* **Extracted page text data**:
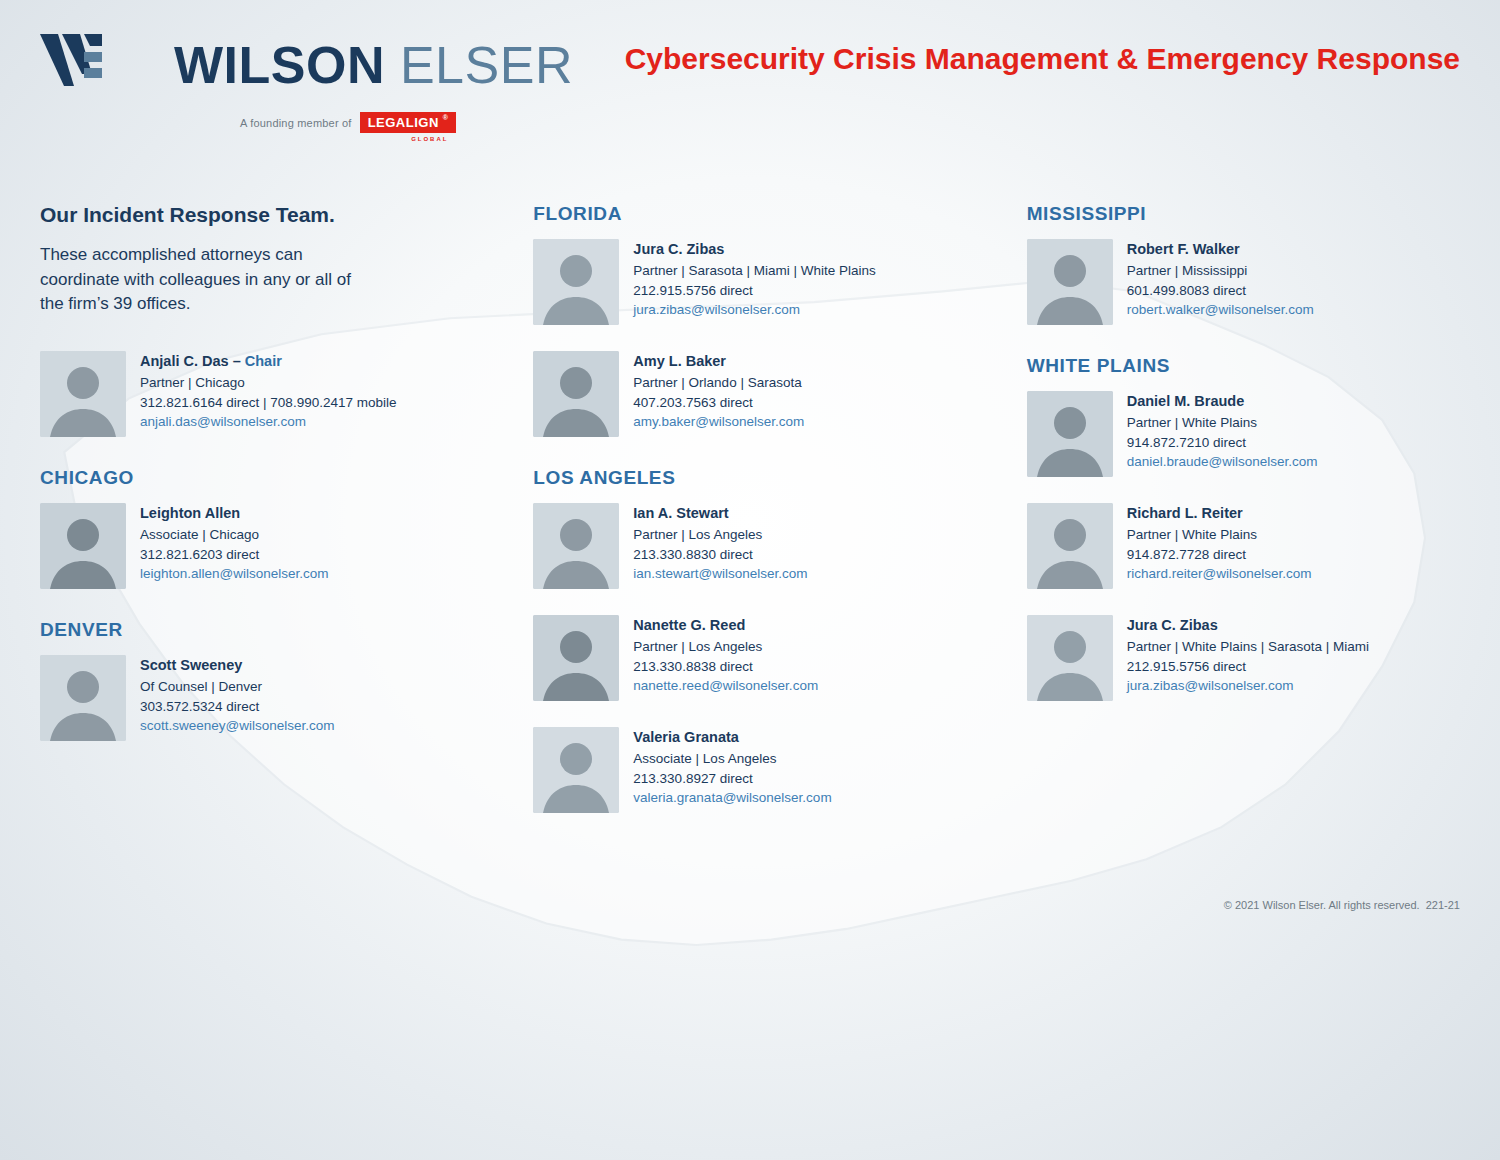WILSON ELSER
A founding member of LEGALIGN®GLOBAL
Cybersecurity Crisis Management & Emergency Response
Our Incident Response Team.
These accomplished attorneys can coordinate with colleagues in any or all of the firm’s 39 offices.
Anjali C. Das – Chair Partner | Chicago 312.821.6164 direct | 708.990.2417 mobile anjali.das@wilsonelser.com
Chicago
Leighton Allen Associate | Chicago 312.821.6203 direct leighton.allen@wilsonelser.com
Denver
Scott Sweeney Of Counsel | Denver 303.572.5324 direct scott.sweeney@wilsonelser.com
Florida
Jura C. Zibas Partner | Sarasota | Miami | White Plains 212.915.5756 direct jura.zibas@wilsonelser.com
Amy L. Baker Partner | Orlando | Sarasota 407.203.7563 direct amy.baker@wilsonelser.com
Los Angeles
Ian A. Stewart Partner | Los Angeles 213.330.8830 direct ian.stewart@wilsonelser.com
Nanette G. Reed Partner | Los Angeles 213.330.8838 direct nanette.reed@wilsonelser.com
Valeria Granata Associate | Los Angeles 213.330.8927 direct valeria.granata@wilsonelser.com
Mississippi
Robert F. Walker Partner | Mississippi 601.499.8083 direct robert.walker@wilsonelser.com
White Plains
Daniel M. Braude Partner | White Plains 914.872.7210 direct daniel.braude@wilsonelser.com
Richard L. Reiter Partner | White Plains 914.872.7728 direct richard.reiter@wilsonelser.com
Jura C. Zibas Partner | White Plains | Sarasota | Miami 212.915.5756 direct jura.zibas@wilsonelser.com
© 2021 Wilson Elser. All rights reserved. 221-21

...

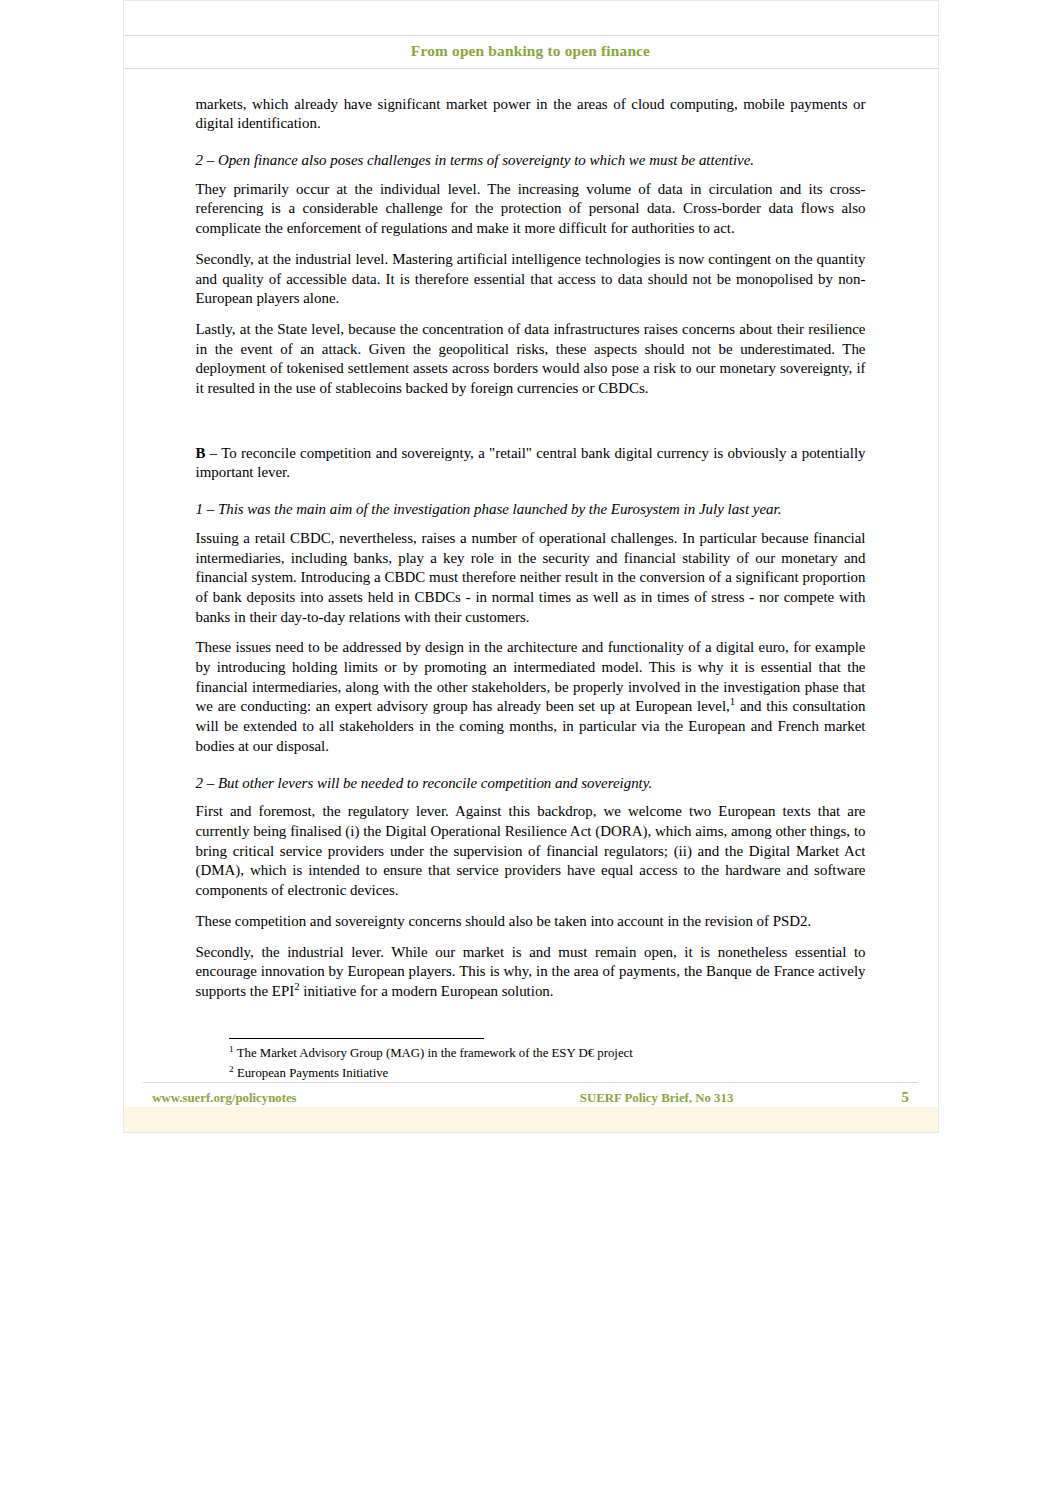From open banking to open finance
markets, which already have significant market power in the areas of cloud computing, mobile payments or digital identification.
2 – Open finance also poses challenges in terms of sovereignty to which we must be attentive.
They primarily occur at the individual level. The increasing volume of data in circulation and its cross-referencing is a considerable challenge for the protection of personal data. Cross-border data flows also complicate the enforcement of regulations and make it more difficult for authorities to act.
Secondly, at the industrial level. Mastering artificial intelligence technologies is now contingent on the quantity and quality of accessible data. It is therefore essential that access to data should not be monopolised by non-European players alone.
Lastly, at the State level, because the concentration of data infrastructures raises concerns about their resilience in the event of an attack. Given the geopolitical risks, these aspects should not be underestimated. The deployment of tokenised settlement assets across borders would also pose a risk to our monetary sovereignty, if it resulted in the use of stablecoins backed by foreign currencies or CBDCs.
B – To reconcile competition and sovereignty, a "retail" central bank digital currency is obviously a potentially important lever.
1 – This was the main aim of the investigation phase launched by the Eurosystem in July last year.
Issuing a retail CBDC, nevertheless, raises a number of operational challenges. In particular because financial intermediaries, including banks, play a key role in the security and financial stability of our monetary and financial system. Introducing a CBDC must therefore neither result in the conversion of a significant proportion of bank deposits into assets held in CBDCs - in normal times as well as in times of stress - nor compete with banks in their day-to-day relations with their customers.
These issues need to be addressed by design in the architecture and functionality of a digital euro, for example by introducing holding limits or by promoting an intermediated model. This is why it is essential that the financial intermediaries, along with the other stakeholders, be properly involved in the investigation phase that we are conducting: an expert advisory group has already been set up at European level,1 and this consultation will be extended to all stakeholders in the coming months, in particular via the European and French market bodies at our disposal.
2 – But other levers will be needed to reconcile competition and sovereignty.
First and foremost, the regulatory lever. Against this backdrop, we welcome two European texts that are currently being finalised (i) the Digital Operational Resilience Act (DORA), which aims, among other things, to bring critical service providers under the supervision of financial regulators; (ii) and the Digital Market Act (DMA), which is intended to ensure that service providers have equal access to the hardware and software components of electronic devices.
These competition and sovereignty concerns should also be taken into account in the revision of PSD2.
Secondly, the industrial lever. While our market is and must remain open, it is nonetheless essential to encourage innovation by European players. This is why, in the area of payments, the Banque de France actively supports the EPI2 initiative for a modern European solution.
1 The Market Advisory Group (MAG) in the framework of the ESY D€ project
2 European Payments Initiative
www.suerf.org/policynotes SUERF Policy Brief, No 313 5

* * *

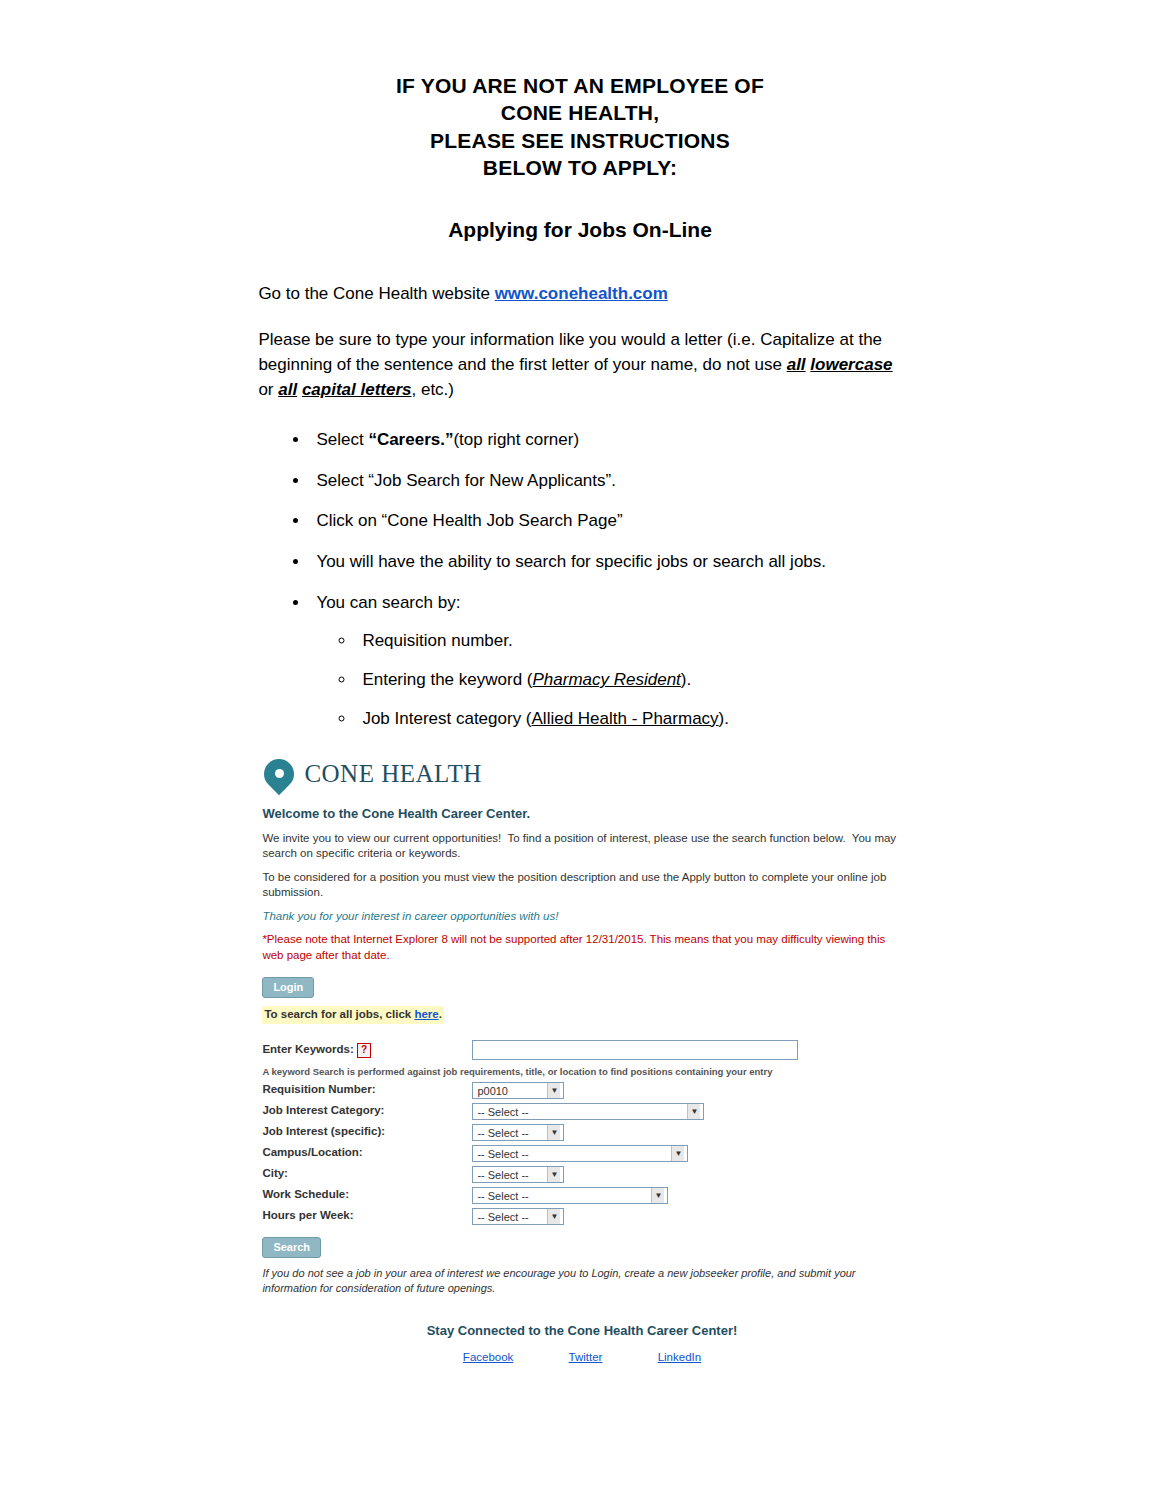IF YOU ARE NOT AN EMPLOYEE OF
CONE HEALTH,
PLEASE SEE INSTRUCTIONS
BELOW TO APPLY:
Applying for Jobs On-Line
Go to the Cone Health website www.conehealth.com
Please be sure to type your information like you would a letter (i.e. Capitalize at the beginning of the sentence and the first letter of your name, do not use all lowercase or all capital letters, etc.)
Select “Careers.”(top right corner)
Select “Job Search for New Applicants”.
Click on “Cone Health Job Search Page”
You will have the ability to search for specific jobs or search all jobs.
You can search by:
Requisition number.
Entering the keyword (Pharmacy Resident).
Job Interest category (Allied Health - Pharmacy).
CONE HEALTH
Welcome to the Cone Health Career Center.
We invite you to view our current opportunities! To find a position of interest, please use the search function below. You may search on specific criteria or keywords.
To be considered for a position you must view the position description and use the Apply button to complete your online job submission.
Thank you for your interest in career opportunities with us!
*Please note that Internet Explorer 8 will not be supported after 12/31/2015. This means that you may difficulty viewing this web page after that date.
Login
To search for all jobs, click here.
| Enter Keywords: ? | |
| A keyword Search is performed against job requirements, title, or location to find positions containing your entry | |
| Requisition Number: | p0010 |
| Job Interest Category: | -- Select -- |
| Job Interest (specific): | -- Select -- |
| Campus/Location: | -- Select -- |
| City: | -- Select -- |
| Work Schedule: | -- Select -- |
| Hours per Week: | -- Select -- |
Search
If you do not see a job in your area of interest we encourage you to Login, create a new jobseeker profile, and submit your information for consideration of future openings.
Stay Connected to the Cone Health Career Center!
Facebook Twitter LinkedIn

* **TASK GOAL**: Would you output, from the records above, exactly the run of lines that starts at the line containing "Amy L. Baker" and ends at the line containing "rights reserved. 221-21", and only that run?

* **FINISHED EXERCISE**:
Amy L. Baker Partner | Orlando | Sarasota 407.203.7563 direct amy.baker@wilsonelser.com
Los Angeles
Ian A. Stewart Partner | Los Angeles 213.330.8830 direct ian.stewart@wilsonelser.com
Nanette G. Reed Partner | Los Angeles 213.330.8838 direct nanette.reed@wilsonelser.com
Valeria Granata Associate | Los Angeles 213.330.8927 direct valeria.granata@wilsonelser.com
Mississippi
Robert F. Walker Partner | Mississippi 601.499.8083 direct robert.walker@wilsonelser.com
White Plains
Daniel M. Braude Partner | White Plains 914.872.7210 direct daniel.braude@wilsonelser.com
Richard L. Reiter Partner | White Plains 914.872.7728 direct richard.reiter@wilsonelser.com
Jura C. Zibas Partner | White Plains | Sarasota | Miami 212.915.5756 direct jura.zibas@wilsonelser.com
© 2021 Wilson Elser. All rights reserved. 221-21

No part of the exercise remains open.